Data under study:
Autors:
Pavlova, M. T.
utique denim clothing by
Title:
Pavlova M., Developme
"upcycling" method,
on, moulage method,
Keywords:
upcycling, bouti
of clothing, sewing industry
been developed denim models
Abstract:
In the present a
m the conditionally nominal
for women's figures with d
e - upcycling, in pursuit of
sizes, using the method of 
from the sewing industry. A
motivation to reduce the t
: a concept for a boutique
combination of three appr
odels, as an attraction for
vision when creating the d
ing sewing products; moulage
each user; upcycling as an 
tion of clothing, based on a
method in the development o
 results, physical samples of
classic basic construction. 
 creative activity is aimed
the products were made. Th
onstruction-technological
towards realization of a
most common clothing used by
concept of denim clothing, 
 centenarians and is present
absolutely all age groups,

What this task involves:
Go through the records above and set each one down exactly, please.

Completed task:
Autors:
Pavlova, M. T.
utique denim clothing by
Title:
Pavlova M., Developme
"upcycling" method,
on, moulage method,
Keywords:
upcycling, bouti
of clothing, sewing industry
been developed denim models
Abstract:
In the present a
m the conditionally nominal
for women's figures with d
e - upcycling, in pursuit of
sizes, using the method of 
from the sewing industry. A
motivation to reduce the t
: a concept for a boutique
combination of three appr
odels, as an attraction for
vision when creating the d
ing sewing products; moulage
each user; upcycling as an 
tion of clothing, based on a
method in the development o
 results, physical samples of
classic basic construction. 
 creative activity is aimed
the products were made. Th
onstruction-technological
towards realization of a
most common clothing used by
concept of denim clothing, 
 centenarians and is present
absolutely all age groups,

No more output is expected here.